Wonderful article Veronique, great topic.
Insomnia is a common complaint from my clients so I wanted to learn more about how to help with this difficult challenge. I recently attended a CBT Workshop on Insomnia & wanted to add a few points to your wonderful blog.
Alcohol consumption, including wine & beer ( sorry) can contribute to interrupted sleep. So best to avoid more than
1 serving of alcohol 2 hours before bedtime. Also, research indicates that 7 hours of sleep is optimal for most adults, so don’t think you need to sleep 8 hours to function. I would also recommend the book “Goodnight Mind” by Colleen Carney,Phd, and Rachel Manber,Phd. Easy to read & fun as well. Sweet dreams
Thanks for your input. That is a good point about alcohol, most people are unaware of how it can negatively affect sleep. I’ll be sure to check out “Goodnight Mind”.

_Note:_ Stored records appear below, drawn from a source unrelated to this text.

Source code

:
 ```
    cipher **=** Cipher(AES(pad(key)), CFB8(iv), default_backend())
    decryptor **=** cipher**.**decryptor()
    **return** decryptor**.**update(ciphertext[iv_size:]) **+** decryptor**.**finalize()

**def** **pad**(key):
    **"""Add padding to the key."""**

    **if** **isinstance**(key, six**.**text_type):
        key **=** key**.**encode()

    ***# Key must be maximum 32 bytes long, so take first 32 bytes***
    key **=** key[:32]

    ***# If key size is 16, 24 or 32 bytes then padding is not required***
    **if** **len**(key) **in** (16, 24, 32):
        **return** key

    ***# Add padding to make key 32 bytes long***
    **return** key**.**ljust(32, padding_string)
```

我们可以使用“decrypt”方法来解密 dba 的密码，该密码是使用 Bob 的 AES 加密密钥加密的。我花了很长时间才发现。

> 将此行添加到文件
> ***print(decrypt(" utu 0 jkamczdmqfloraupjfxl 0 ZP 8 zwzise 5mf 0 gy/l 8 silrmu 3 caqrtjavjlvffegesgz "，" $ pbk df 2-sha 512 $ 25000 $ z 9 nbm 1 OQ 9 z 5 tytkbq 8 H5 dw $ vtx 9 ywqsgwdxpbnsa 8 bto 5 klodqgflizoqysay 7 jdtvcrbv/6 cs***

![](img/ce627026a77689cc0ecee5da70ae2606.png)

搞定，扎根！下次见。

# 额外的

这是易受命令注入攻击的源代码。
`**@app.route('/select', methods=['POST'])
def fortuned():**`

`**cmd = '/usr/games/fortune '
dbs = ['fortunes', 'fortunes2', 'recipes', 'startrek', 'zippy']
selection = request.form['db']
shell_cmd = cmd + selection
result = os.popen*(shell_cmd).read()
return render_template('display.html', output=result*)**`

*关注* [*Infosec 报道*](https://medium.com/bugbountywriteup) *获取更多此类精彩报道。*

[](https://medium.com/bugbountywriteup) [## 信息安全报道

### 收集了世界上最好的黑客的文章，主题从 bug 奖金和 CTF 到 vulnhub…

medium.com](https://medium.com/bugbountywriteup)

I sleep only 4/5 hours a day. I am 70 years and i did not do anything at night. My activities are in the morning. I did not drink alcohol, coffee or tea. I have dinner between 6:30 pm. then take shower, brush my teeth, watch TV until 10:30-11 pm. I go to bed, I couldn’t sleep, sometime wake up the middle of the night go to bathroom. I set up the alarm go to bed 10:30 and wake up at 6: 50 am every day. I try to think, what kind the food should eat or shouldn’t eat. Do you have any suggestion? Thank you. Serena
Hi Serena, thank you for commenting. Watching TV right before you’re going to sleep might be the problem. All the light and motion from the television keeps our brains stimulated and even messes with our sleep hormones for up to several hours after turning it off. I suggest turning the TV off at least a half hour before trying to sleep. As far as food goes, eating the last meal of the day a few hours before sleep, like you already do, is good. Too full of a stomach can keep you up or even give you nightmares. Yet, having a cup of herbal tea or warm milk with a light snack an hour or so before bed can help lull you to sleep and stay asleep longer. Hope this helped and that you have a good night’s rest tonight!
You all make excellent points about what the negative effects alcohol can have on someones sleep throughout the night by affecting the nervous system and even leading to dependency. Also a very great point made is that it is not about the “amount of hours slept” but actually “the quality of sleep in those amount of hours”. We have found that no matter what over time all things wear out and need to be replaced. The most expensive bed, sheets, and pillows will always need to be replaced. This is a problem for most people as we tend to not replace that item when we should because of the price. Its not about the price of an item its about the comfort it gives an individual. Sleep Better Every Night, All Year Long, Re-Fluff Pillows.com
I take a piece of marijuana rice crispy every night to heip me sleep. I have been diagnosed with sleep apena. What else could I take? I would like to get off the mj. Do I need to wean off? What else do you suggest for sleeping?
Thanks for commenting. Since sleep apena is a serious medical condition I recommend you talk to your doctor or a sleep specialist before doing anything else.
For the most part, I’m pretty certain that a good number of Americans totally underestimate just how vital sleep is to maintain basic bodily functions. Our bodies depend on uninterrupted sleep in order to grow muscle, rejuvenate our cells, and repair damaged tissue – along with numerous other processes. Plus, anyone who has even once suffered through a night of poor sleep knows precisely how frustrating it can be to get up in the morning, begin your day, and have the ability to to focus on the tasks you have to focus on. While I was doing research for a recent article, I was half-way shocked to find out that the CDC has presented reports claiming that one-third of adults do not sleep close to as well as they should. It’s punishing how we’re affecting our bodies when we don’t get enough high-quality shut-eye.